By SARAH BEACH
The News-Democrat
Lillian Eaves celebrated her 100th birthday with family and friends on Sunday, Jan. 6, 2013.
According to Barbara Long, this would make her the same age as U.S. President Richard Nixon, had he lived. Both Eaves and Nixon were born on Jan. 6, 1913.
Eaves, who has always lived in Carroll County, lived in the country most of her life. Her parents were Riley and Nannie Walters Darbro. Later she married Louis Eaves, and the couple had a farm where they raised tobacco and kept a few animals.
“I’m an old country girl,” she said.
The Eaves have one son, Charles, who was the mayor of Ghent at one time. He and his wife, Fay, currently live in Ghent. “He was a good boy, a precious boy,” Eaves said of her son.
Eaves attended a one-room schoolhouse in the county when she was young. A century is a long time, and “quite a few changes” have occurred during her life, Eaves said. As an only child growing up on her family’s farm, she helped to milk the cows and make butter and cheese. She recalled that they would make cottage cheese, which they called “clabbered” cheese.
Eaves always liked to cook and “try new recipes,” she said, but she has also always loved animals. She would name the animals on the farm and make pets out of chickens and cows. “I always loved pets of all kinds,” she said.
She especially loved cats and remembers a yellow cat named Tut who lived with her when she lived on Ninth Street in Carrollton. The owner of the cat, her neighbor, died and the cat adopted Eaves as his owner.
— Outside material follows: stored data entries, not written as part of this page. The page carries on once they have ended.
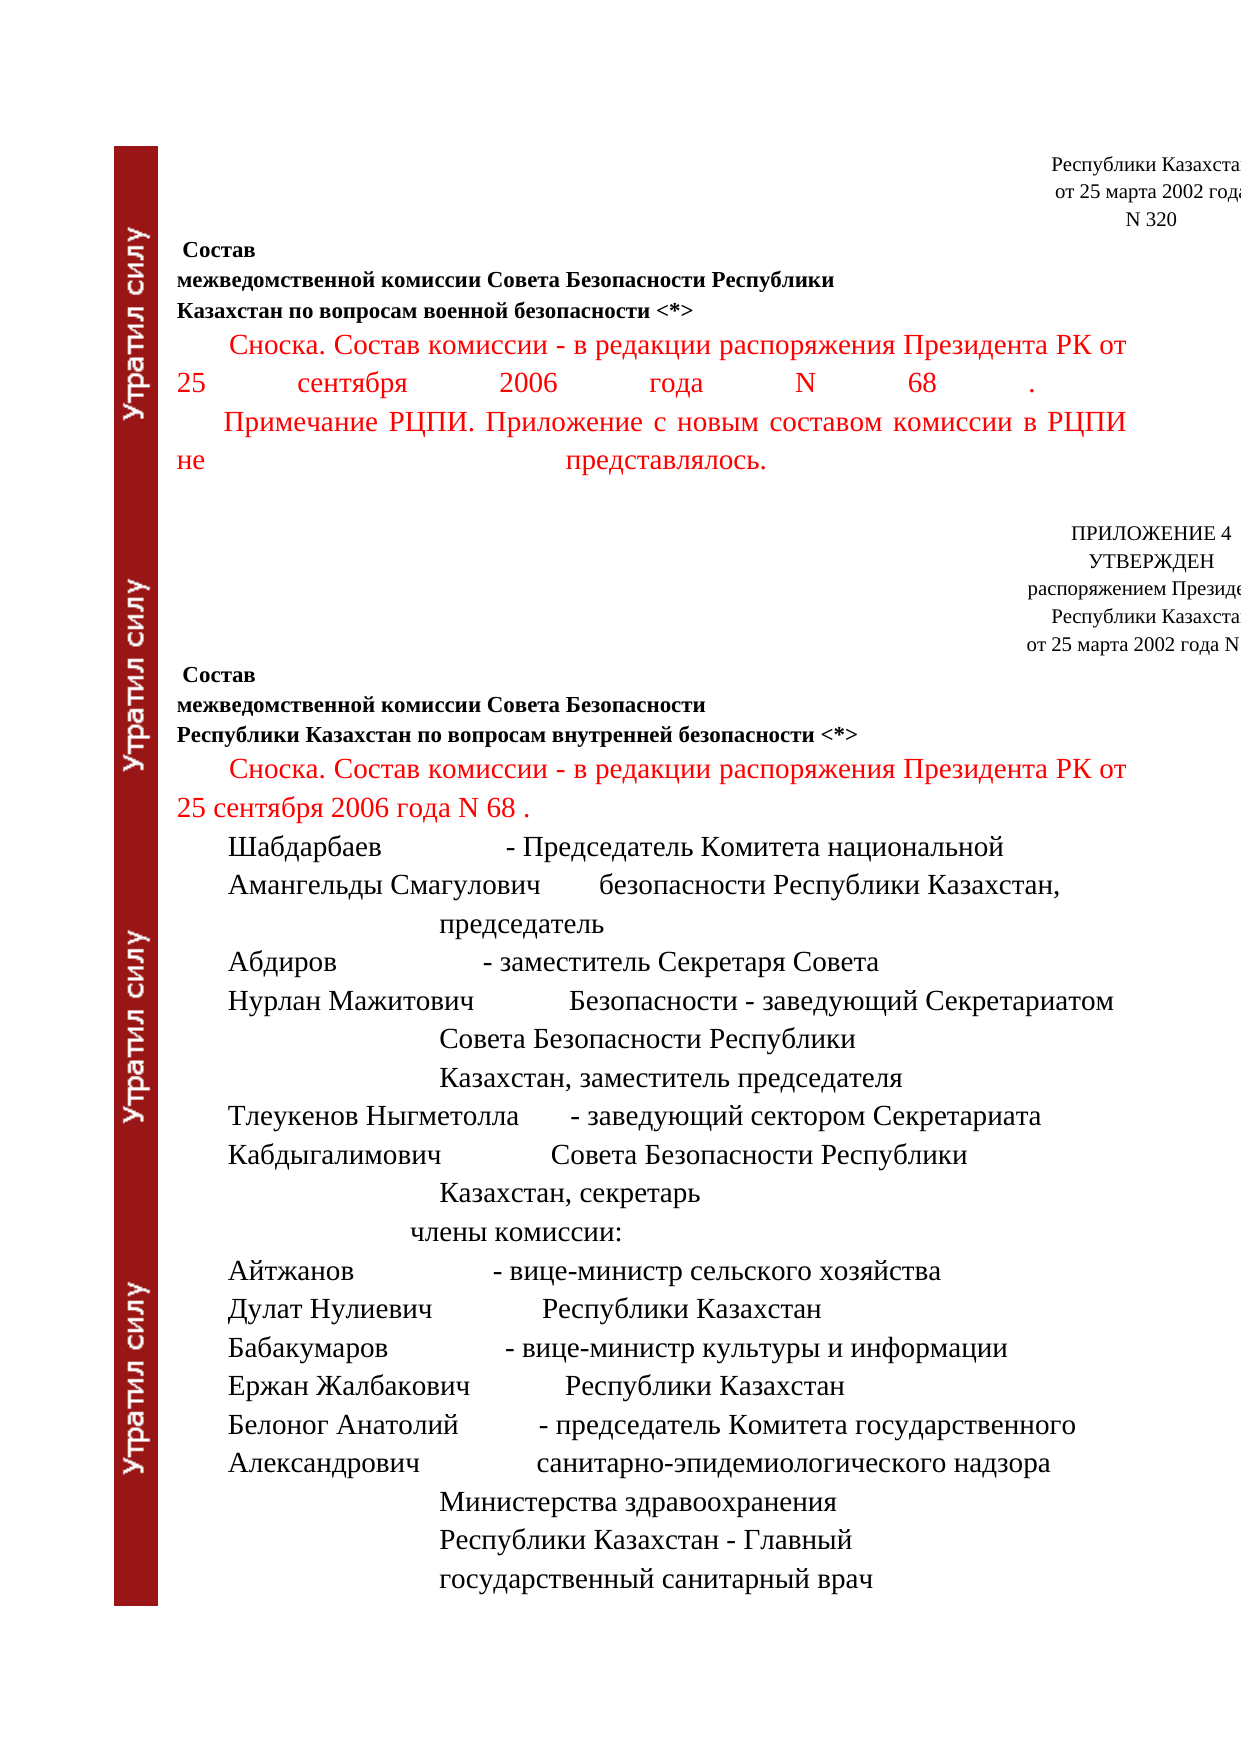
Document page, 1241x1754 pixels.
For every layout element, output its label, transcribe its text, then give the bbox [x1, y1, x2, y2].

text Дулат Нулиевич Республики Казахстан [112, 1291, 1128, 1325]
picture [114, 323, 158, 327]
table_header [101, 520, 912, 661]
picture [114, 1440, 158, 1445]
picture [114, 1286, 158, 1291]
text Шабдарбаев - Председатель Комитета национальной [112, 829, 1128, 862]
picture [114, 1363, 158, 1368]
picture [114, 978, 158, 983]
picture [114, 1055, 158, 1060]
text Нурлан Мажитович Безопасности - заведующий Секретариатом [112, 983, 1128, 1016]
text государственный санитарный врач [112, 1561, 1128, 1594]
text председатель [112, 906, 1128, 939]
picture [114, 901, 158, 906]
text Ержан Жалбакович Республики Казахстан [112, 1368, 1128, 1402]
picture [114, 1093, 158, 1098]
table_header [101, 150, 912, 236]
text Сноска. Состав комиссии - в редакции распоряжения Президента РК от 25 сентября 2006 года N 68 . [112, 752, 1128, 824]
text Состав межведомственной комиссии Совета Безопасности Республики Казахстан по вопросам внутренней безопасности <*> [112, 661, 1128, 748]
text Амангельды Смагулович безопасности Республики Казахстан, [112, 867, 1128, 901]
picture [114, 1209, 158, 1214]
text Кабдыгалимович Совета Безопасности Республики [112, 1137, 1128, 1171]
text Казахстан, заместитель председателя [112, 1060, 1128, 1093]
picture [114, 146, 158, 150]
picture [114, 514, 158, 520]
text Республики Казахстан - Главный [112, 1522, 1128, 1556]
picture [114, 1016, 158, 1021]
picture [114, 824, 158, 829]
picture [114, 1517, 158, 1522]
text Тлеукенов Ныгметолла - заведующий сектором Секретариата [112, 1098, 1128, 1132]
picture [114, 939, 158, 944]
picture [114, 1132, 158, 1137]
text Абдиров - заместитель Секретаря Совета [112, 944, 1128, 978]
text Белоног Анатолий - председатель Комитета государственного [112, 1407, 1128, 1440]
picture [114, 748, 158, 752]
picture [114, 1402, 158, 1407]
text Состав межведомственной комиссии Совета Безопасности Республики Казахстан по вопросам военной безопасности <*> [112, 236, 1128, 323]
text Александрович санитарно-эпидемиологического надзора [112, 1445, 1128, 1479]
picture [114, 1248, 158, 1253]
text Айтжанов - вице-министр сельского хозяйства [112, 1253, 1128, 1286]
text Бабакумаров - вице-министр культуры и информации [112, 1330, 1128, 1363]
picture [114, 1594, 158, 1606]
picture [114, 1325, 158, 1330]
text Совета Безопасности Республики [112, 1021, 1128, 1055]
table_header Приложение 3 Утвержден распоряжением Президента Республики Казахстан от 25 марта 2002 года N 320 [912, 150, 1240, 236]
text Казахстан, секретарь [112, 1176, 1128, 1209]
picture [114, 1479, 158, 1484]
picture [114, 862, 158, 867]
picture [114, 1171, 158, 1176]
text Министерства здравоохранения [112, 1484, 1128, 1517]
picture [114, 1556, 158, 1561]
table_header ПРИЛОЖЕНИЕ 4 УТВЕРЖДЕН распоряжением Президента Республики Казахстан от 25 марта 2002 года N 320 [912, 520, 1240, 661]
text Сноска. Состав комиссии - в редакции распоряжения Президента РК от 25 сентября 2006 года N 68 . Примечание РЦПИ. Приложение с новым составом комиссии в РЦПИ не представлялось. [112, 327, 1128, 514]
text члены комиссии: [112, 1214, 1128, 1248]
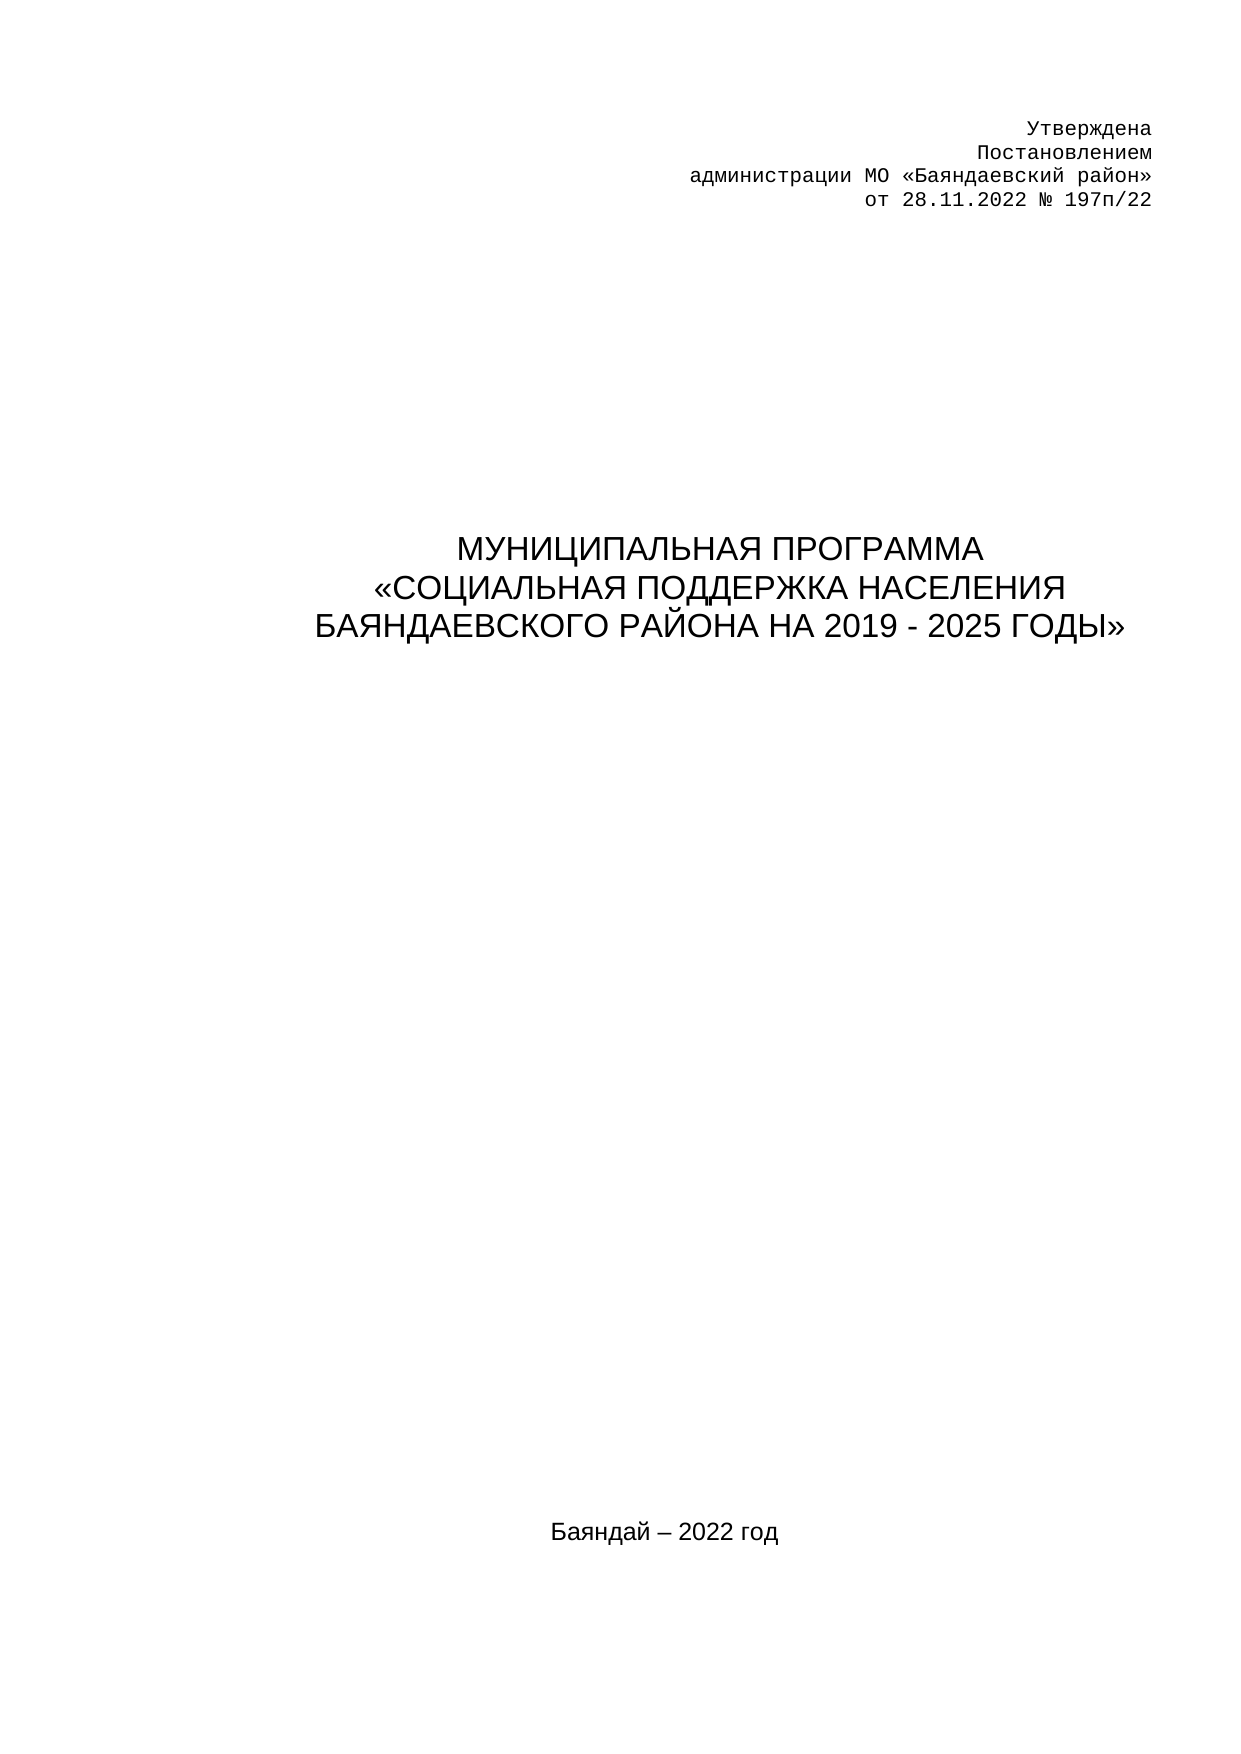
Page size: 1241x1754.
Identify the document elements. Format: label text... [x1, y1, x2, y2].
“She would sit on the porch and the cat would sit with her,” Eaves’ friend Marie Van Diver said. Van Diver’s mother used to live near Eaves on 9th Street, and the two would often visit and eat breakfast together.
Eaves still likes to sit and watch the birds out of her window from her home at Green Valley Health and Rehabilitation Center in Carrollton. “She likes to be outdoors,” Van Diver said. “We try and visit fairly often.”